Washington legislators depend on the state’s executive agencies to prepare hundreds of fiscal notes estimating the cost of proposed legislation. They may decide to bring the work in-house.

That is not a small thing, and the bulk of the bill’s language suggests why: The lawmakers want numbers that take into account the possible fiscal benefits of program changes that might look less promising if measured as they are now.

So-called dynamic fiscal impact statements, for example, might suggest redirecting youth offenders into skills programs that not only eliminate the cost of their incarceration, they produce workers who avoid further trouble and pay taxes themselves.

That’s a great story – if it plays out that way. Another example: Whether infrastructure investments will result in greater economic activity, which helps repay their cost.

Critics say dynamic estimates can include so many variables they yield less information, not more. In the case of the federal budget, one study comparing two proposed balanced budgets using dynamic and “static” scoring yielded results hundreds of billions of dollars apart.

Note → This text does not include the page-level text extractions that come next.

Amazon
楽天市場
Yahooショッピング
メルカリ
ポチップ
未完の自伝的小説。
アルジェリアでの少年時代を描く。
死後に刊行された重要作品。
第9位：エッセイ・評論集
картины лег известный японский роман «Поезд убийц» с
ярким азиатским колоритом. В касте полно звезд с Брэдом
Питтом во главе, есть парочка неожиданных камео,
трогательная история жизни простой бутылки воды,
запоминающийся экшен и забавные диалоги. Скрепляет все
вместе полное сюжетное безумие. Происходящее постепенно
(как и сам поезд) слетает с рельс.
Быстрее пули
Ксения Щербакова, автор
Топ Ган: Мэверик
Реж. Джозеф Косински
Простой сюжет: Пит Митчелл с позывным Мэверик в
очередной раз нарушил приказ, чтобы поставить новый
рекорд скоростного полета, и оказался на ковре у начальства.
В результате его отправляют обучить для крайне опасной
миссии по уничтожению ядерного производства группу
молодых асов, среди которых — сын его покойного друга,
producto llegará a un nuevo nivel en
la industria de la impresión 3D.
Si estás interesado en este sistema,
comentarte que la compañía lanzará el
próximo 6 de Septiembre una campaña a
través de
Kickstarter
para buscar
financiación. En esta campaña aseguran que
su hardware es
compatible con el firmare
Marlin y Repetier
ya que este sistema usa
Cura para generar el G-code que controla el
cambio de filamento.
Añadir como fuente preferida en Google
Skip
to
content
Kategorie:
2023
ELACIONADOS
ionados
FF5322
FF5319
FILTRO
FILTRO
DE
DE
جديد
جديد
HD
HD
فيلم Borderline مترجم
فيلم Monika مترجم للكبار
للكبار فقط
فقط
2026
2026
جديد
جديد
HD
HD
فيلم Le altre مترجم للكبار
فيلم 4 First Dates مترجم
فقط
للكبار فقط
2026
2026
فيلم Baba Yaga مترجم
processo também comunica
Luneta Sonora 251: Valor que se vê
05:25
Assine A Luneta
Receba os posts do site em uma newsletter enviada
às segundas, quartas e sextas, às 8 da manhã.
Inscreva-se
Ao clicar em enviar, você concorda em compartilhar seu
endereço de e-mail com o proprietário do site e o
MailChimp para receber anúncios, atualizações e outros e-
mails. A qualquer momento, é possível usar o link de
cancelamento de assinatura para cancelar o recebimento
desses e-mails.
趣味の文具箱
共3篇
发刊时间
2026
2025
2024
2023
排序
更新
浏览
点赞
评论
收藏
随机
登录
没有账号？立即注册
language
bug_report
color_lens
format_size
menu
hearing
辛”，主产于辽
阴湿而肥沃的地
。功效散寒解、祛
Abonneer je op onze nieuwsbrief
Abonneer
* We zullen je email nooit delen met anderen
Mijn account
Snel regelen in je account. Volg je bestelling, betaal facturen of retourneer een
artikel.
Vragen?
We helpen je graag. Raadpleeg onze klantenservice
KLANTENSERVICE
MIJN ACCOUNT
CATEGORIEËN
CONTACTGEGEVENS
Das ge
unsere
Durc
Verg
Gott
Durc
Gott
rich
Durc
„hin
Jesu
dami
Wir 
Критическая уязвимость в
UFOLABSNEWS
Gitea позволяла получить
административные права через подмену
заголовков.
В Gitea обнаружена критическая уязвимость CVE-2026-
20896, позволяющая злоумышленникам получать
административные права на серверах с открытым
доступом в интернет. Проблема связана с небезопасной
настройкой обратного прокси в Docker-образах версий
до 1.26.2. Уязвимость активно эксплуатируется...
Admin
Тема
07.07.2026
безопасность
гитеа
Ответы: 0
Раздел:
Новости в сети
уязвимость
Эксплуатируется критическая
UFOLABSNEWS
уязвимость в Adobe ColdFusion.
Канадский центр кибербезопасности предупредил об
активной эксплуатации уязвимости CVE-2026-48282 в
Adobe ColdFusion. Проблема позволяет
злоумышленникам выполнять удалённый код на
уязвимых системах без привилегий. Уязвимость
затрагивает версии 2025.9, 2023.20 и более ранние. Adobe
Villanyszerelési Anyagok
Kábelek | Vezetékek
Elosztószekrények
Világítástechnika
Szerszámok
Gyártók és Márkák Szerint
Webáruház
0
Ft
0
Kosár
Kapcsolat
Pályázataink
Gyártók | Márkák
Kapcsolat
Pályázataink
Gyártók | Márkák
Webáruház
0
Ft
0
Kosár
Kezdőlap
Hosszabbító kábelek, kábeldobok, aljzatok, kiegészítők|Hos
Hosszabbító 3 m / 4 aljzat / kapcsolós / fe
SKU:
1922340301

But for legislators exploring every cost-saving measure, new math could be a lifesaver. The opportunity was too much for Republicans in Washington, D.C., who under new Speaker Paul Ryan ordered the respected Congressional Budget Office to use dynamic estimates in its 10-year budget outlook.

It didn’t help much, for fiscal 2016 anyway: The federal government will be $544 billion in the red.

In Olympia, they are at least taking a go-slow approach under HB2830 and SB5915, the latter of which passed unanimously last year. The House version stalled.

The bills would require dynamic estimates that account for behavioral changes if they move the budget needle up or down $10 million. The estimates would be a must for spending associated with corrections, child welfare and mental health.

Any revenue proposal would have to be submitted 60 days before a legislative session begins by a member of either the House or Senate ways and means committees.

The bills also call for formation of a work group to study whether a nonpartisan agency should be created to prepare fiscal notes for the Legislature, and if the Washington State Institute for Public Policy might become that agency.

The institute already prepares studies for the Legislature on topics such as the outcomes of marijuana legislation.

It makes sense to take out of executive agency hands sole responsibility for self-evaluating the impact new legislation might have internally. The estimates might not take the external effects into account at all.

But lawmakers should beware they do not replace possible agency bias with their own when legislation is a priority of one party or the other. In Washington, D.C., dynamic scoring could jeopardize the reputation for even-handedness established by the Congressional Budget Office since it was created in 1974.

If the Legislature adopts that model, the state Office of Financial Management should continue working with executive agencies on old-school budgeting.